Mais deux policemen en uniforme noir, casquette plate, talkie-walkie fixé au baudrier, sortent de la guinde et pénètrent dans l’hôtel.
« Bon, me dis-je en aparté, car je parle couramment cette langue, cette fois, cela va chier pour mon matricule. Un anonyme a prévenu les archers de ce qui s’est passé. Ils vont trouver le cadavre du garageo, m’alpaguer recta et me faire tant et tant de tracasseries que lorsque j’épouserai enfin Marie-Marie elle sera à la retraite. »
Refusant cette cruelle perspective, je me grouille de quitter ma piaule et d’enquiller le couloir opposé au mien. Quelques instants (au plus) après ma décarrade, je me retrouve sur l’arrière de l’hôtel. Hélas ! je suis du côté de ma première voiture et ne voilà-t-il pas que les flics radinent, escortés du pauvre veilleur de nuit qui, dans la « Famille Pas-de-bol » fait le cocu éploré.
Avisant une voiture décorée de fleurs blanches dont la portière arrière est mal fermée, je m’y coule tu sais comment ? Subrepticement !
Tapi au fond du carrosse, j’attends que ça se tasse.
Une rose blanche est tombée sur le plancher de la vénérable Daimler. Je la respire pour tromper mon poireautage. Putain, être laguche, comme un homme traqué, bientôt poursuivi par les polices irlandaises, avec tout le boulot qui m’échoit ! L’affaire Lesbrouf, les documents de la mère Gleenon à récupérer et, plus urgent que tout, la sécurité de Reagan à renforcer.
Chaque seconde qui s’écoule accroît le danger qui menace le Président américain. Car maintenant, mon instinct est formel : c’est de lui qu’il s’agit. Un complot !
On va profiter de son voyage en Irlande pour le buter.

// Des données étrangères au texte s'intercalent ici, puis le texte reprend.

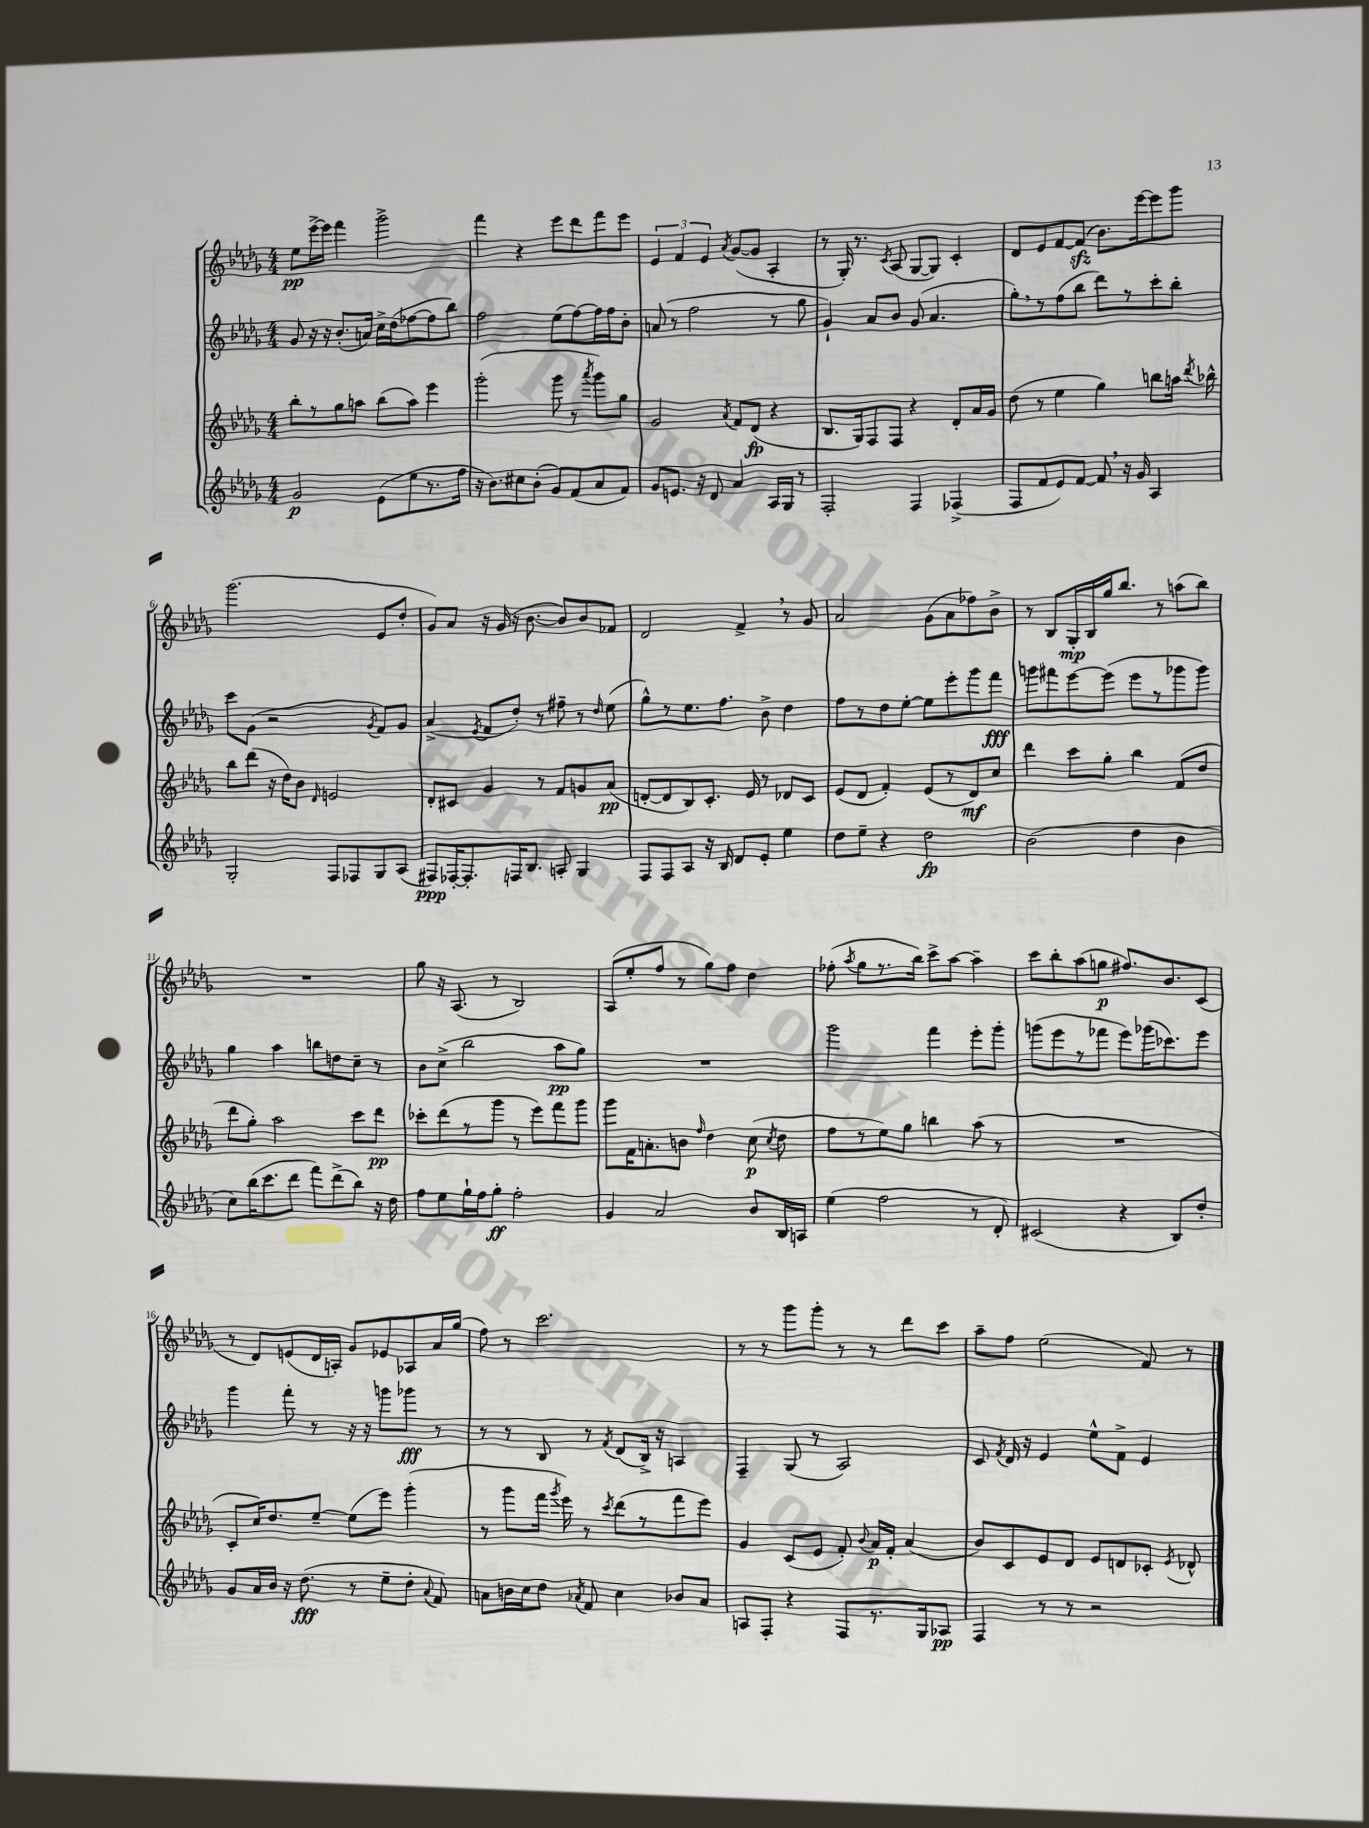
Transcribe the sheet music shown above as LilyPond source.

Tout est en place. Les terroristes chargés de l’effacer avaient dû s’assurer la participation de Larry, à travers sa bonne femme. Attends, je crois que je brûle. Larry était dans ce coup-là. Je me rappelle maintenant ses idées avancées qui m’étonnaient de la part d’un Amerloque.
Oui, oui, bouge pas, l’artiste, je sens que ça vient…
Larry et Marika trempaient dans le complot. Seulement s’est pointé un zigue qui est entré dans leur intimité à l’hôtel de Dublin. Les Golhade sont surveillés. On s’inquiète de ma présence. Rapidement mon identité est percée à jour : San-Antonio, l’as de la police française (si je ne le dis pas qui va le proclamer ?). Les chefs du complot croient à de l’arnaque de la part des Golhade et c’est l’hécatombe !
Remarque, je m’imagine ça, mais peut-être me gouré-je ? Je fonctionne au pif, moi, et il arrive qu’on ait le nez bouché.
En tout cas, l’enfant se présente mal.
Et il se peut que, dès demain, la planète Terre change de physionomie.